» **ABOUT THIS EXERCISE**: Return every line of the data below unchanged, leaving the pictures out of your answer.
(GIVEN RECORDS)
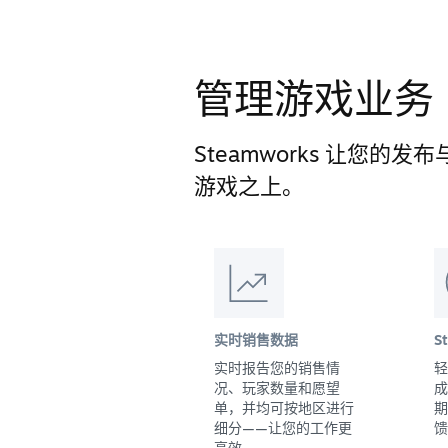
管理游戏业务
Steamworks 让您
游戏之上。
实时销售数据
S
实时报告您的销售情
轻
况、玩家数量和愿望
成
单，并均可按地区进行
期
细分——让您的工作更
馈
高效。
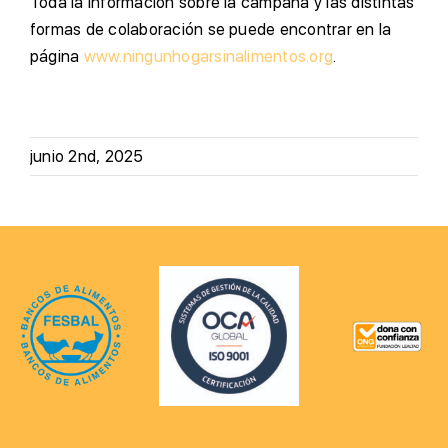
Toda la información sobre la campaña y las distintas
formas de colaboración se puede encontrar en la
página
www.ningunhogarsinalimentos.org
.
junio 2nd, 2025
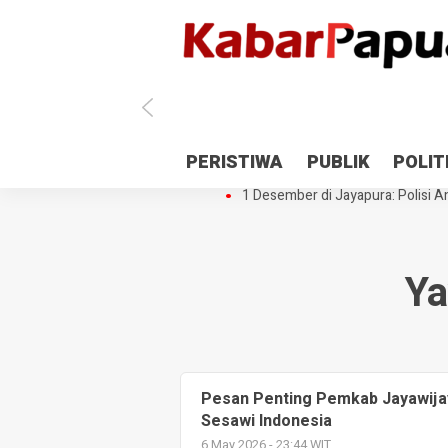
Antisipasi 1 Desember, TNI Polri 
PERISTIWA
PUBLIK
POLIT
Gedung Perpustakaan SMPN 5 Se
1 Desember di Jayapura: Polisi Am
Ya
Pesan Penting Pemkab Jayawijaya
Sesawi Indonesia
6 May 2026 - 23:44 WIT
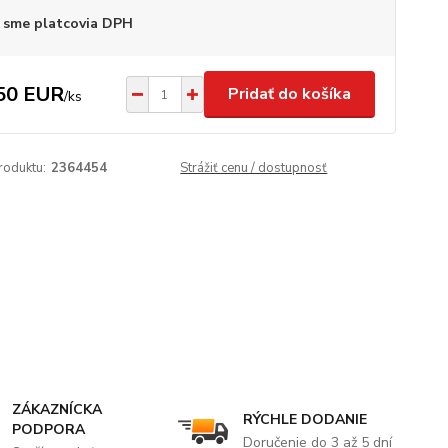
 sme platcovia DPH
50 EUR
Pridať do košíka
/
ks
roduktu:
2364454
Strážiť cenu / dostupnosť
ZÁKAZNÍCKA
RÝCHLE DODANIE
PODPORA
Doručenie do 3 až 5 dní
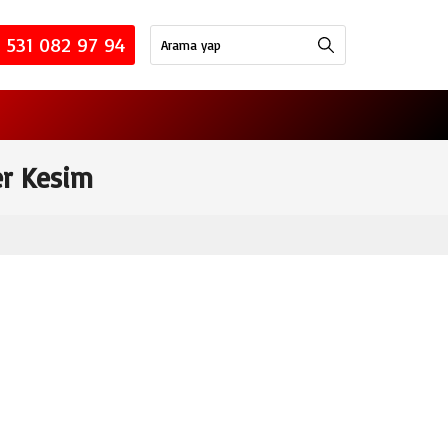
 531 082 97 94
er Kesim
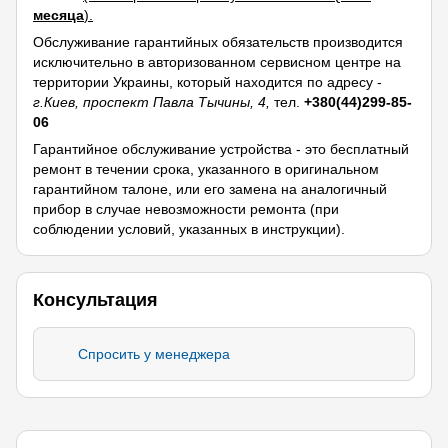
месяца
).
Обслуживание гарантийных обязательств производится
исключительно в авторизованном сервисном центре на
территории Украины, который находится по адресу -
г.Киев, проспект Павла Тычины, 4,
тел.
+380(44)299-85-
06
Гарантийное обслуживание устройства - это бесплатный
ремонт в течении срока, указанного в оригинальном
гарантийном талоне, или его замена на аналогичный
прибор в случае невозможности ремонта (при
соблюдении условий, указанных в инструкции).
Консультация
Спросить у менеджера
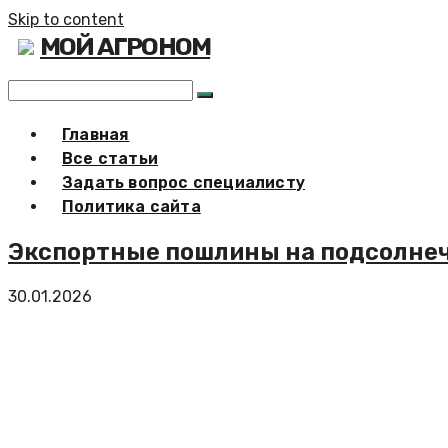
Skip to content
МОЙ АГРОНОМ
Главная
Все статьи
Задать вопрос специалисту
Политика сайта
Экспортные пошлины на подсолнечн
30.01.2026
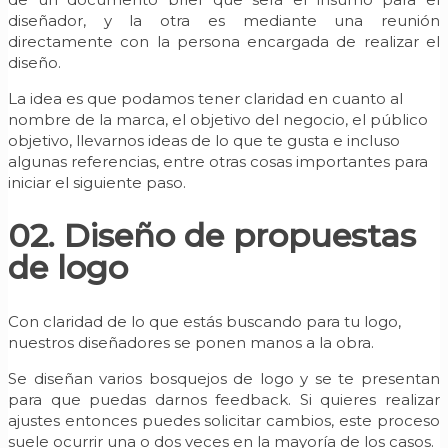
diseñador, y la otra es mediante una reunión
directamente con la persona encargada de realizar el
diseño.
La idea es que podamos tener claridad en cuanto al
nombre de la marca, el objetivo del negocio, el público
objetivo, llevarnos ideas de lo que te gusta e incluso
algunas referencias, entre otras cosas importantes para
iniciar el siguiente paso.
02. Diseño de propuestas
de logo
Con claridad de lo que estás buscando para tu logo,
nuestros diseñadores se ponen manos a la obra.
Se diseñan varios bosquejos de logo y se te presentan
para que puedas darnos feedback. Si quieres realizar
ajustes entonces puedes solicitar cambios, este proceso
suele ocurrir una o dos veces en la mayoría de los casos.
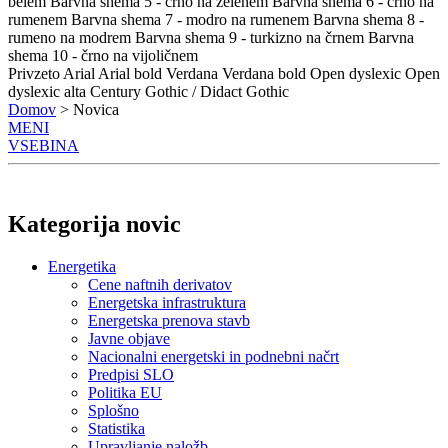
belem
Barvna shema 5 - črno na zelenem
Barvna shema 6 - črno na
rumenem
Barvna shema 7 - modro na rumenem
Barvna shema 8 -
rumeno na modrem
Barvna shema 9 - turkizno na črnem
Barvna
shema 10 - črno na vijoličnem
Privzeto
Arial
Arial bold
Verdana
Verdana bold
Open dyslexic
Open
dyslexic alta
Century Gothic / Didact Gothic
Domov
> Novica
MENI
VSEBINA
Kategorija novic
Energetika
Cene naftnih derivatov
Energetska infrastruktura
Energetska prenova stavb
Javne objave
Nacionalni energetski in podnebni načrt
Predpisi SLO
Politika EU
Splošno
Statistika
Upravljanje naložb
(End GIVEN RECORDS)
» **RESPONSE TO THIS EXERCISE**:
管理游戏业务
Steamworks 让您
游戏之上。
实时销售数据
S
实时报告您的销售情
轻
况、玩家数量和愿望
成
单，并均可按地区进行
期
细分——让您的工作更
馈
高效。
Toda la información sobre la campaña y las distintas
formas de colaboración se puede encontrar en la
página
www.ningunhogarsinalimentos.org
.
junio 2nd, 2025
Antisipasi 1 Desember, TNI Polri 
PERISTIWA
PUBLIK
POLIT
Gedung Perpustakaan SMPN 5 Se
1 Desember di Jayapura: Polisi Am
Ya
Pesan Penting Pemkab Jayawijaya
Sesawi Indonesia
6 May 2026 - 23:44 WIT
 sme platcovia DPH
50 EUR
Pridať do košíka
/
ks
roduktu:
2364454
Strážiť cenu / dostupnosť
ZÁKAZNÍCKA
RÝCHLE DODANIE
PODPORA
Doručenie do 3 až 5 dní
 531 082 97 94
er Kesim
месяца
).
Обслуживание гарантийных обязательств производится
исключительно в авторизованном сервисном центре на
территории Украины, который находится по адресу -
г.Киев, проспект Павла Тычины, 4,
тел.
+380(44)299-85-
06
Гарантийное обслуживание устройства - это бесплатный
ремонт в течении срока, указанного в оригинальном
гарантийном талоне, или его замена на аналогичный
прибор в случае невозможности ремонта (при
соблюдении условий, указанных в инструкции).
Консультация
Спросить у менеджера
Skip to content
МОЙ АГРОНОМ
Главная
Все статьи
Задать вопрос специалисту
Политика сайта
Экспортные пошлины на подсолнечн
30.01.2026
diseñador, y la otra es mediante una reunión
directamente con la persona encargada de realizar el
diseño.
La idea es que podamos tener claridad en cuanto al
nombre de la marca, el objetivo del negocio, el público
objetivo, llevarnos ideas de lo que te gusta e incluso
algunas referencias, entre otras cosas importantes para
iniciar el siguiente paso.
02. Diseño de propuestas
de logo
Con claridad de lo que estás buscando para tu logo,
nuestros diseñadores se ponen manos a la obra.
Se diseñan varios bosquejos de logo y se te presentan
para que puedas darnos feedback. Si quieres realizar
ajustes entonces puedes solicitar cambios, este proceso
suele ocurrir una o dos veces en la mayoría de los casos.
belem
Barvna shema 5 - črno na zelenem
Barvna shema 6 - črno na
rumenem
Barvna shema 7 - modro na rumenem
Barvna shema 8 -
rumeno na modrem
Barvna shema 9 - turkizno na črnem
Barvna
shema 10 - črno na vijoličnem
Privzeto
Arial
Arial bold
Verdana
Verdana bold
Open dyslexic
Open
dyslexic alta
Century Gothic / Didact Gothic
Domov
> Novica
MENI
VSEBINA
Kategorija novic
Energetika
Cene naftnih derivatov
Energetska infrastruktura
Energetska prenova stavb
Javne objave
Nacionalni energetski in podnebni načrt
Predpisi SLO
Politika EU
Splošno
Statistika
Upravljanje naložb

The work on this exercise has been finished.